The lawsuit stems from the report by Horizon Healthcare Services Inc. dba Horizon Blue Cross Blue Shield of New Jersey that an unknown thief stole two password-protected laptops from its Newark headquarters in early November 2013.
In addition to reporting the incident to the Newark Police Department, Horizon issued a press release and letters to members potentially affected by the theft on Dec. 6.
That press release announced that the stolen computers may have contained files with various amounts of member information, including names, addresses, identification numbers, dates of birth, and in some cases, Social Security numbers.
The breach implicated the personal and insurance information of more than 839,000 members of Horizon, out 3.7 million, but Horizon said that the computer' configuration made it uncertain whether "all of the member information contained on the laptops is accessible."

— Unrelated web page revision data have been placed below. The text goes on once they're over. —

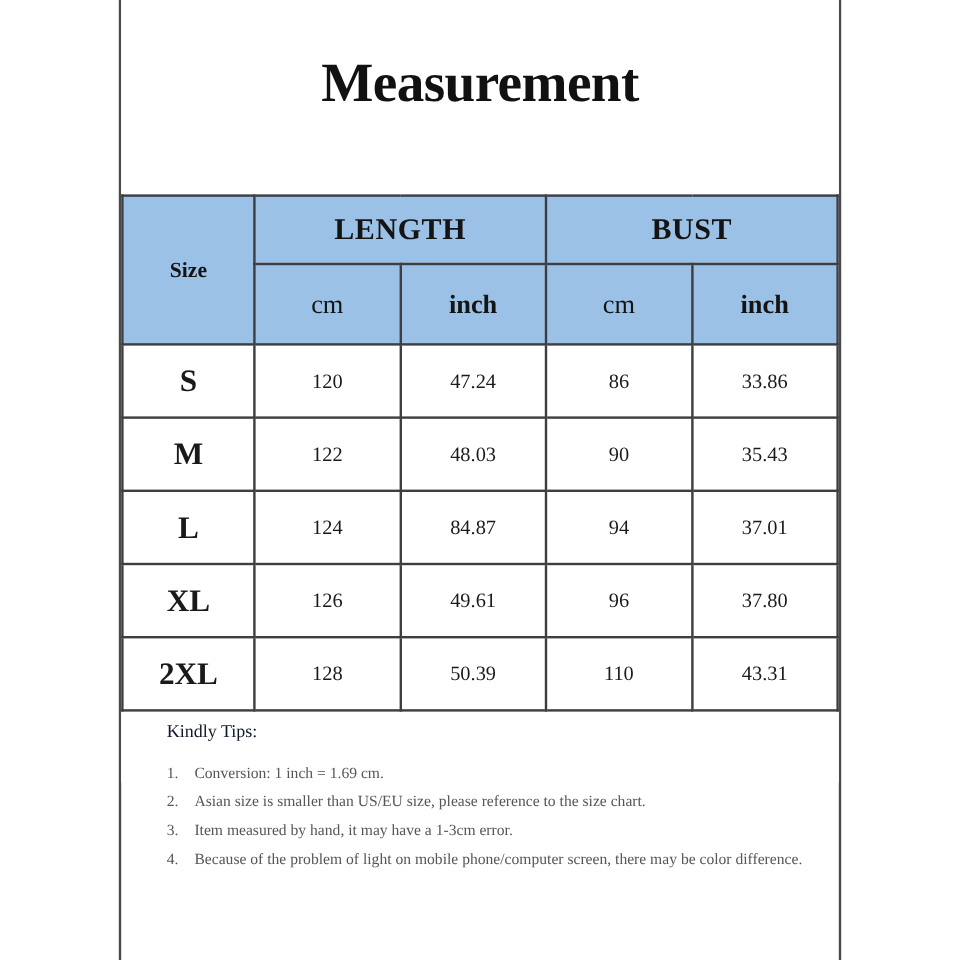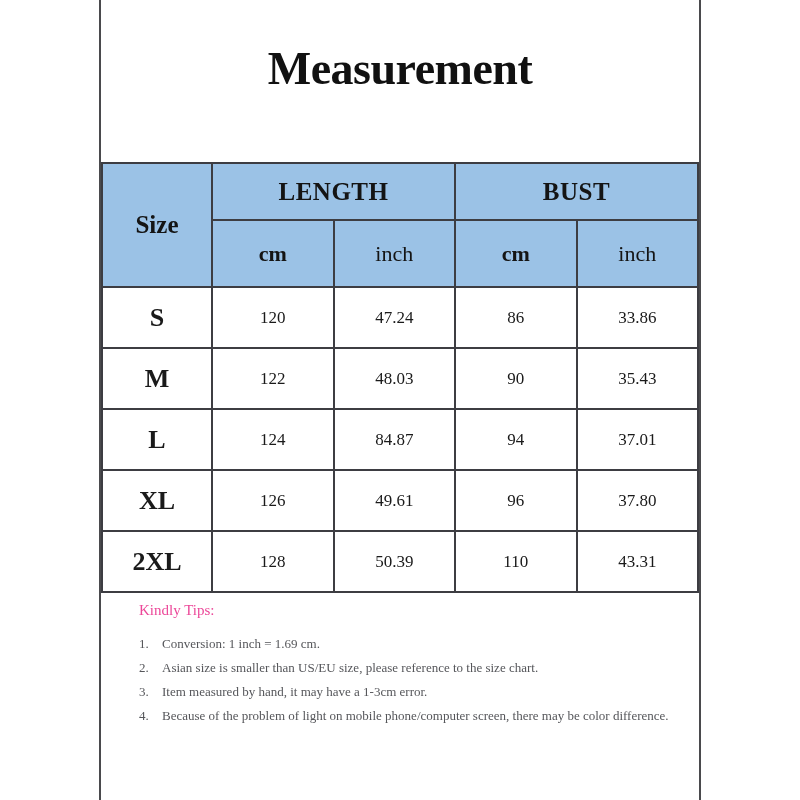--- a/index.html
+++ b/index.html
@@ -67,37 +67,37 @@
     border: 2px solid #3d3d42;
     text-align: center;
     vertical-align: middle;
     padding: 0;
   }
   table.size-table thead th {
     background: #9BC2E6;
     color: #141414;
   }
   .th-size {
-    font-size: 25px;
+    font-size: 18px;
     font-weight: bold;
     height: 120px;
     width: 108px;
   }
   .th-group {
     font-size: 25px;
     font-weight: bold;
     height: 55px;
     letter-spacing: 0.5px;
   }
   .th-unit {
     height: 65px;
     font-size: 22px;
   }
-  .th-unit.cm   { font-weight: bold; margin-left: 37px; }
-  .th-unit.inch { font-weight: normal; }
+  .th-unit.cm   { font-weight: normal; margin-left: 37px; }
+  .th-unit.inch { font-weight: bold; }
 
   table.size-table tbody td {
     height: 59px;
     background: #ffffff;
     font-size: 17px;
     font-weight: normal;
   }
   table.size-table tbody td.size-cell {
     font-weight: bold;
     font-size: 26px;
@@ -107,21 +107,21 @@
   .tips {
     position: absolute;
     left: 38px;
     top: 602px;
     width: 540px;
     color: #55565a;
   }
   .tips-title {
     font-size: 15px;
     margin-bottom: 14px;
-    color: #ec4899;
+    color: #0f172a;
   }
   .tips-list {
     margin: 0;
     padding: 0;
     list-style: none;
   }
   .tips-list li {
     position: relative;
     padding-left: 23px;
     font-size: 13px;

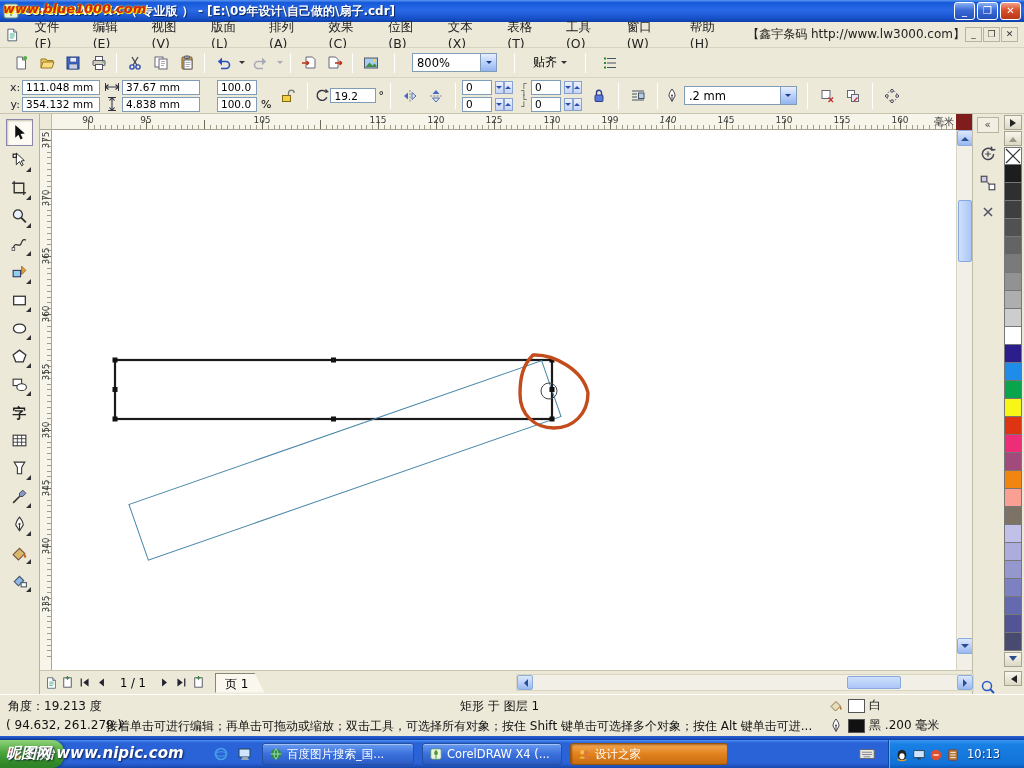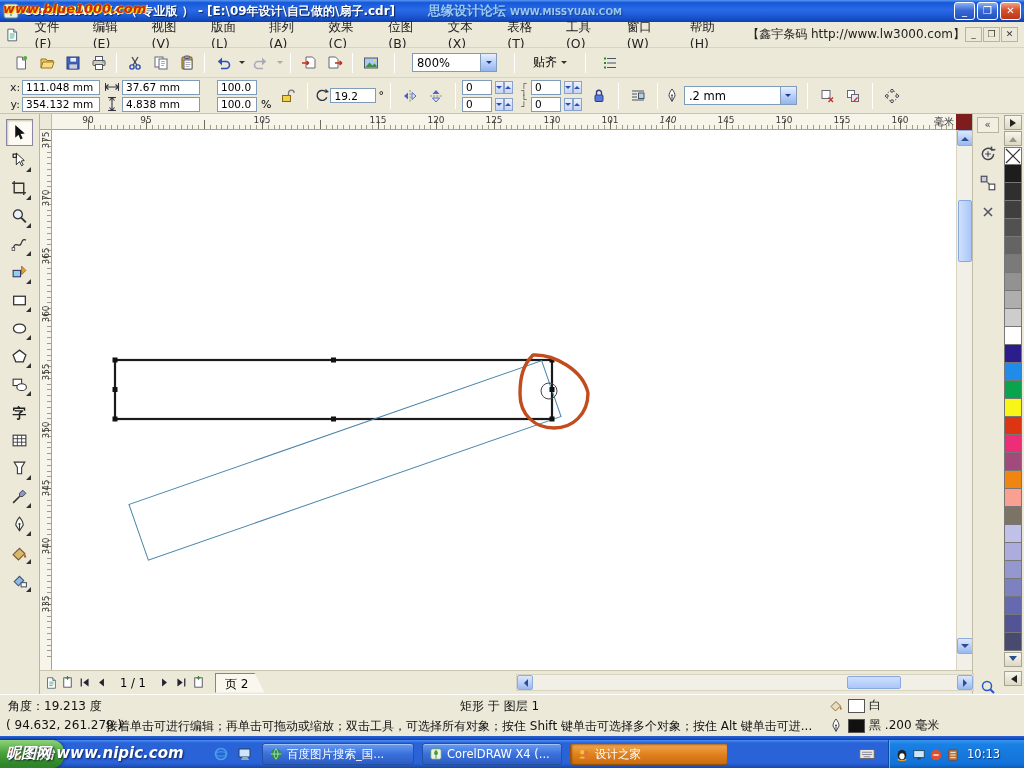--- a/index.html
+++ b/index.html
@@ -134,21 +134,20 @@
   <div id="titlebar" class="abs">
     <span class="ic" style="width:16px;height:16px">
         <svg viewBox="0 0 16 16" style="width:100%;height:100%;display:block">
           <rect x="1" y="1" width="14" height="14" rx="2" fill="#e8f0e0" stroke="#687"></rect>
           <path d="M8,2.5 C5.2,5.5 5.2,8.5 8,9.5 C10.8,8.5 10.8,5.5 8,2.5 Z" fill="#50a040"></path>
           <path d="M8,9.5 L8,13" stroke="#50a040" stroke-width="1.3"></path>
         </svg>
       </span>
     <span id="title-text">CorelDRAW X4 （ 专业版 ） - [E:\09年设计\自己做的\扇子.cdr]</span>
     <span class="wm-red">www.blue1000.com</span>
-    <span class="wm-blue"><span>思缘设计论坛</span><small>WWW.MISSYUAN.COM</small></span>
     <span class="tb-btns">
       <span class="tb-btn">_</span>
       <span class="tb-btn">❐</span>
       <span class="tb-btn close">✕</span>
     </span>
   </div>
 
   <div id="menubar" class="abs">
     <span class="ic" style="width:16px;height:16px;margin:0 6px 0 2px">
         <svg viewBox="0 0 16 16" style="width:100%;height:100%;display:block">
@@ -652,21 +651,21 @@
   <div id="hruler" class="abs">
       <span style="left: 36px;">90</span>
       <span style="left: 94px;">95</span>
       <span style="left: 152px; margin-top: 44px;">100</span>
       <span style="left: 210px;">105</span>
       <span style="left: 268px; margin-top: 40px;">110</span>
       <span style="left: 326px;">115</span>
       <span style="left: 384px;">120</span>
       <span style="left: 442px;">125</span>
       <span style="left: 500px;">130</span>
-      <span style="left: 558px;">101</span>
+      <span style="left: 558px;">199</span>
       <span style="left: 616px; font-style: italic;">140</span>
       <span style="left: 674px;">145</span>
       <span style="left: 732px;">150</span>
       <span style="left: 790px;">155</span>
       <span style="left: 848px;">160</span>
       <span class="unit" style="right: 2px;">毫米</span>
     </div>
   <div id="vruler" class="abs">
       <span style="top: 4px;">375</span>
       <span style="top: 62px;">370</span>
@@ -832,21 +831,21 @@
         </span>
       </span>
     <span class="pg-btn">
         <span class="ic" style="width:15px;height:15px">
           <svg viewBox="0 0 16 16" style="width:100%;height:100%;display:block">
             <rect x="4" y="3" width="8" height="10" fill="#fff" stroke="#556"></rect>
             <path d="M8,1 v4 M6,3 h4" stroke="#383" stroke-width="1.2"></path>
           </svg>
         </span>
       </span>
-    <span id="page-tab">页 2</span>
+    <span id="page-tab">页 1</span>
     <div id="hscroll">
       <span class="sb-btn left">
           <span class="sb-tri"></span>
         </span>
       <span class="thumb"></span>
       <span class="sb-btn right">
           <span class="sb-tri"></span>
         </span>
       <span id="zoom-corner">
           <span class="ic" style="width:16px;height:16px">

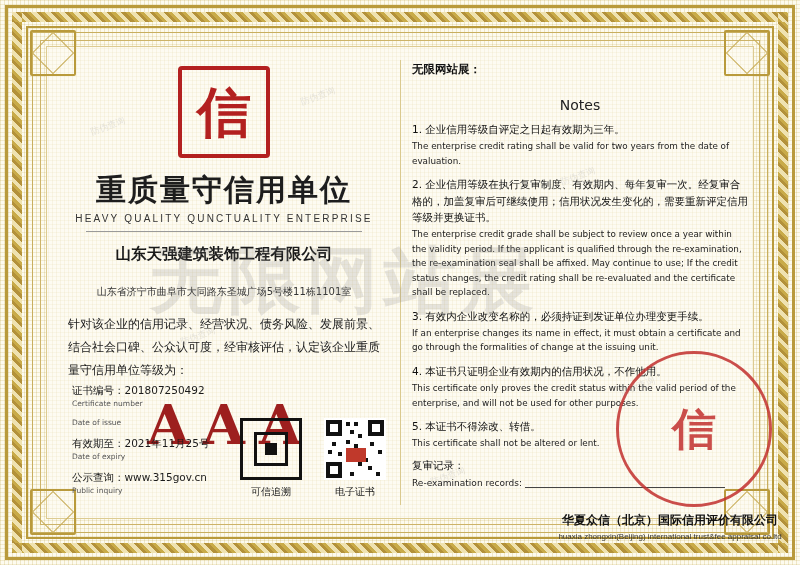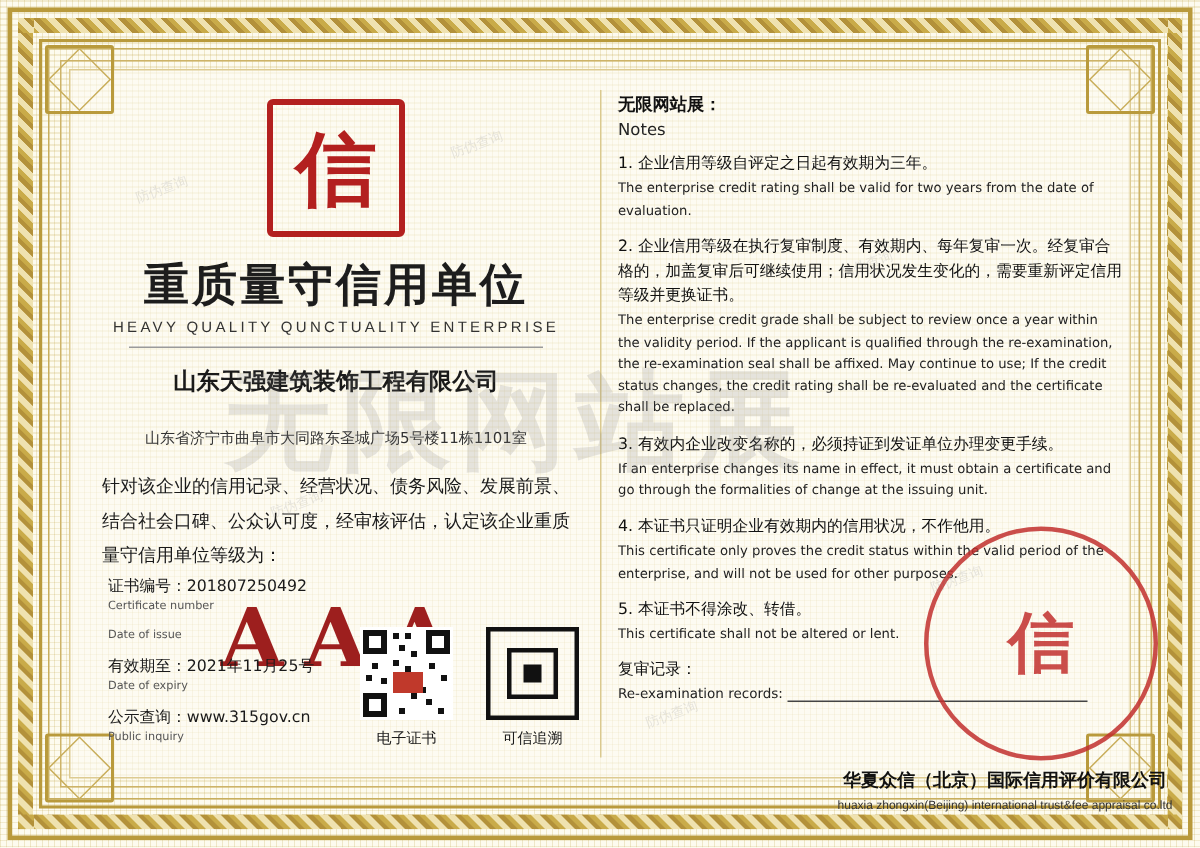--- a/index.html
+++ b/index.html
@@ -88,21 +88,21 @@
   .qr{width:62px;height:62px;background:#fff;position:relative;}
   .qr .cell{position:absolute;background:#111;}
   .code-label{font-size:10px;margin-top:5px;color:#1a1a1a;font-family:"DejaVu Sans", sans-serif;}
   .trace{width:62px;height:62px;border:3px solid #111;box-sizing:border-box;display:flex;align-items:center;justify-content:center;}
   .trace-in{width:34px;height:34px;border:3px solid #111;box-sizing:border-box;position:relative;}
   .trace-in:after{content:"";position:absolute;left:8px;top:8px;right:8px;bottom:8px;background:#111;}
 
   
   .right{position:absolute;left:412px;top:62px;right:52px;bottom:52px;font-family:"DejaVu Sans", sans-serif;}
   .r-title{font-size:11.5px;font-weight:bold;color:#111;}
-  .r-title-en{font-size:11px;color:#222;margin-top:3px;}
+  .r-title-en{font-size:14px;color:#222;margin-top:20px;text-align:center;}
   .r-cn{font-size:10.5px;color:#111;margin-top:8px;line-height:1.55;}
   .r-en{font-size:8.8px;color:#222;margin-top:2px;line-height:1.65;}
   .review{margin-top:8px;}
   .review-cn{font-size:10.5px;color:#111;}
   .review-en{font-size:9px;color:#222;margin-top:4px;}
   .review-line{display:inline-block;width:200px;border-bottom:1px solid #444;height:10px;vertical-align:bottom;}
 
   
   .red-seal{
     position:absolute;right:28px;bottom:58px;width:150px;height:150px;border-radius:50%;
@@ -175,20 +175,26 @@
         <div class="meta-cn">有效期至：2021年11月25号</div>
         <div class="meta-en">Date of expiry</div>
       </div>
       <div class="meta-row">
         <div class="meta-cn">公示查询：www.315gov.cn</div>
         <div class="meta-en">Public inquiry</div>
       </div>
     </div>
 
     <div class="codes">
+      <div class="code-box">
+        <div class="trace">
+          <div class="trace-in"></div>
+        </div>
+        <div class="code-label">可信追溯</div>
+      </div>
       <div class="code-box">
         <div class="qr">
           <div class="cell" style="left:2px;top:2px;width:16px;height:16px;"></div>
           <div class="cell" style="left:6px;top:6px;width:8px;height:8px;background:#fff;"></div>
           <div class="cell" style="left:44px;top:2px;width:16px;height:16px;"></div>
           <div class="cell" style="left:48px;top:6px;width:8px;height:8px;background:#fff;"></div>
           <div class="cell" style="left:2px;top:44px;width:16px;height:16px;"></div>
           <div class="cell" style="left:6px;top:48px;width:8px;height:8px;background:#fff;"></div>
           <div class="cell" style="left:22px;top:4px;width:4px;height:4px;"></div>
           <div class="cell" style="left:30px;top:4px;width:4px;height:4px;"></div>
@@ -205,26 +211,20 @@
           <div class="cell" style="left:24px;top:40px;width:4px;height:4px;"></div>
           <div class="cell" style="left:34px;top:44px;width:4px;height:4px;"></div>
           <div class="cell" style="left:44px;top:48px;width:4px;height:4px;"></div>
           <div class="cell" style="left:52px;top:54px;width:4px;height:4px;"></div>
           <div class="cell" style="left:26px;top:54px;width:4px;height:4px;"></div>
           <div class="cell" style="left:40px;top:40px;width:4px;height:4px;"></div>
           <div class="cell" style="left:22px;top:30px;width:20px;height:14px;background:#c0392b;"></div>
         </div>
         <div class="code-label">电子证书</div>
       </div>
-      <div class="code-box">
-        <div class="trace">
-          <div class="trace-in"></div>
-        </div>
-        <div class="code-label">可信追溯</div>
-      </div>
     </div>
   </div>
 
   <div class="right">
     <div class="r-title">无限网站展：</div>
     <div class="r-title-en">Notes</div>
 
     <div>
       <div class="r-cn">1. 企业信用等级自评定之日起有效期为三年。</div>
       <div class="r-en">The enterprise credit rating shall be valid for two years from the date of evaluation.</div>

Horizon offered free credit monitoring and identity-theft protection for members with Social Security numbers on the stolen laptops, but various members filed suit anyway.
Claims by Courtney Diana, Karen Pekelney, Mark Meisel and Mitchell Rindner were consolidated before U.S. District Judge Claire Cecchi in Newark.
They claimed that Horizon's "wrongful actions and inaction" forced them to "mitigate the actual and potential impact of the data breach on their lives."
Though Rindner alone alleged actual misuse of his personal info, all claimed to have sustained "economic damages and other actual harm for which they are entitled to compensation," and they asserted claims under the Fair Credit Reporting Act.
Cecchi dismissed the action for lack of standing on March 31, relying on the 11th Circuit's 2012 ruling in a similar case, Resnick v. AvMed Inc.
In Diana, Pekelney and Meisel's case, the plaintiffs failed to allege an "economic injury," according to the unpublished ruling.
"Neither Diana nor Pekelney nor Meisel allege that they were careful in guarding their sensitive information, that they suffered any monetary losses like those alleged in Resnick, or that they have sustained any other injuries such as identity theft, identity fraud, medical fraud, or phishing," Cecchi wrote.
The trio's higher likelihood of future harm does not give them standing, the judge ruled.
"Plaintiffs have not alleged any post-breach misuse of compromised data," Cecchi wrote (emphasis in original).
Rindner claimed that someone filed a fraudulent joint tax return under his and his wife's names, and that someone tried to fraudulently use his credit card, but Horizon persuaded the court that the theft of its laptops did not necessarily cause these injuries.
"While it is possible that the thief obtained Rindner's wife's information from another source and pooled it with Rindner's information from the stolen laptops, the dearth of any other identity theft victims (out of 839,000 members) makes this an unlikely scenario," Cecchi wrote (parentheses in original).
Since Rindner also received a tax refund from the fraud in question, he does not have a claim for redress on that point, according to the ruling.